Holiday Stress? Give Yourself a Gift
My boss frequently uses the expression “Be a duck. Let it roll off your back, “ to make sure thefrequent change, intense pressures, and weighted emotions that come at our team daily don’t throw off our ability to perform or distract from our priorities. This is a good reminder to help keep those external stressors from disrupting what I need to get done, but often it doesn’t help me with my biggest stress source – myself.
Most of the pressure, fear, and stress I experience is actually internally generated. My expectations of myself drive a kind of pressure much more intense than any outside stressors and my boss’s favorite duck mantra doesn’t help with them. How do you let it roll off your back when it’s coming from inside your head and heart?
For me, holiday stress is this kind of self-generated pressure. The idea that because I did it previously (beautiful packages with curled ribbons for all!), I have to achieve (or over-achieve) with some new delight is a huge source of internal pressure for me. The curse of traditions, the ongoing attempt to recapture the “joy” of the holidays past, the fear that I’m going to disappoint a loved one.
- Will my nephews care if their gifts aren’t wrapped perfectly? Or at all?
- Will my sisters be disappointed if I don’t shop for them at all?
- How will I find meaningful gifts, on a set budget, with a hard deadline?
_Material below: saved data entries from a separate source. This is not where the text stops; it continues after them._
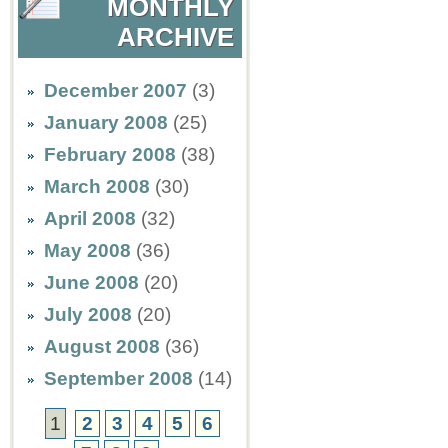
MONTHLY
ARCHIVE
December 2007
(3)
January 2008
(25)
February 2008
(38)
March 2008
(30)
April 2008
(32)
May 2008
(36)
June 2008
(20)
July 2008
(20)
August 2008
(36)
September 2008
(14)
1
2
3
4
5
6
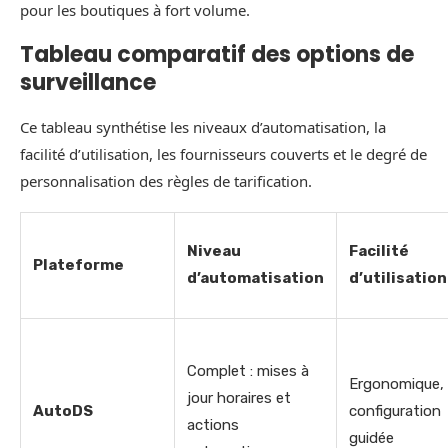
pour les boutiques à fort volume.
Tableau comparatif des options de
surveillance
Ce tableau synthétise les niveaux d’automatisation, la
facilité d’utilisation, les fournisseurs couverts et le degré de
personnalisation des règles de tarification.
Niveau
Facilité
Plateforme
d’automatisation
d’utilisation
Complet : mises à
Ergonomique,
jour horaires et
AutoDS
configuration
actions
guidée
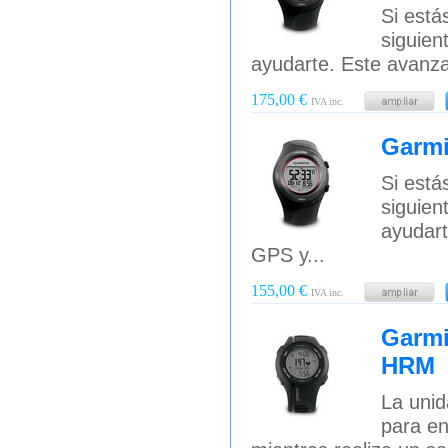
Si está
siguien
ayudarte. Este avanzad
175,00 €
IVA inc.
Garmi
Si está
siguien
ayudart
GPS y...
155,00 €
IVA inc.
Garmi
HRM
La unid
para en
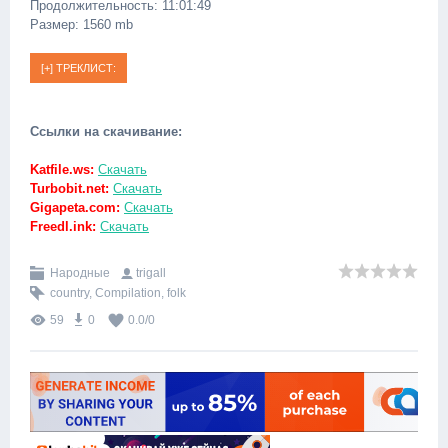
Продолжительность: 11:01:49
Размер: 1560 mb
Ссылки на скачивание:
Katfile.ws:
Скачать
Turbobit.net:
Скачать
Gigapeta.com:
Скачать
Freedl.ink:
Скачать
Народные
trigall
country
,
Compilation
,
folk
59
0
0.0
/
0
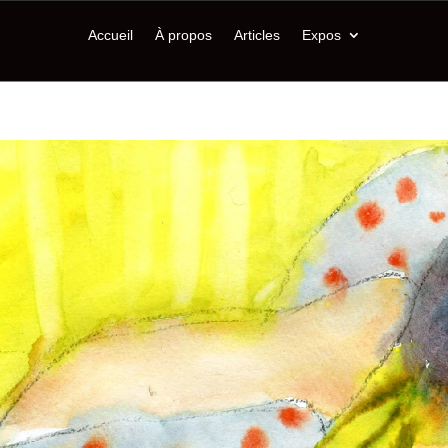
Accueil
À propos
Articles
Expos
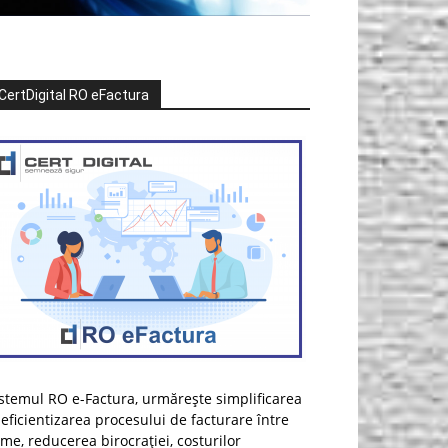
CertDigital RO eFactura
stemul RO e-Factura, urmărește simplificarea
 eficientizarea procesului de facturare între
rme, reducerea birocrației, costurilor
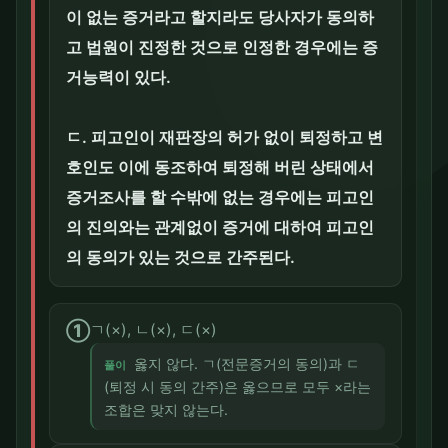
이 없는 증거라고 할지라도 당사자가 동의하
고 법원이 진정한 것으로 인정한 경우에는 증
거능력이 있다.
ㄷ. 피고인이 재판장의 허가 없이 퇴정하고 변
호인도 이에 동조하여 퇴정해 버린 상태에서
증거조사를 할 수밖에 없는 경우에는 피고인
의 진의와는 관계없이 증거에 대하여 피고인
의 동의가 있는 것으로 간주된다.
①
ㄱ(×), ㄴ(×), ㄷ(×)
옳지 않다. ㄱ(전문증거의 동의)과 ㄷ
풀이
(퇴정 시 동의 간주)은 옳으므로 모두 ×라는
조합은 맞지 않는다.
To reduce holiday stress, since the duck strategy doesn’t work for these internal pressures, I have started to allow myself to accept each holiday as a unique experience, to accept there is no perfect holiday, wrapping job, or present and no need to top last year. I now allow myself to focus on the parts of the traditions that I want to and can experience this year.
So give yourself a gift. Take a deep breath, exhale slowly and with that exhale allow all of these fears, worries, and concerns be released into the December air. Let yourself off the hook. Release yourself from the stress and obligations of your own demands.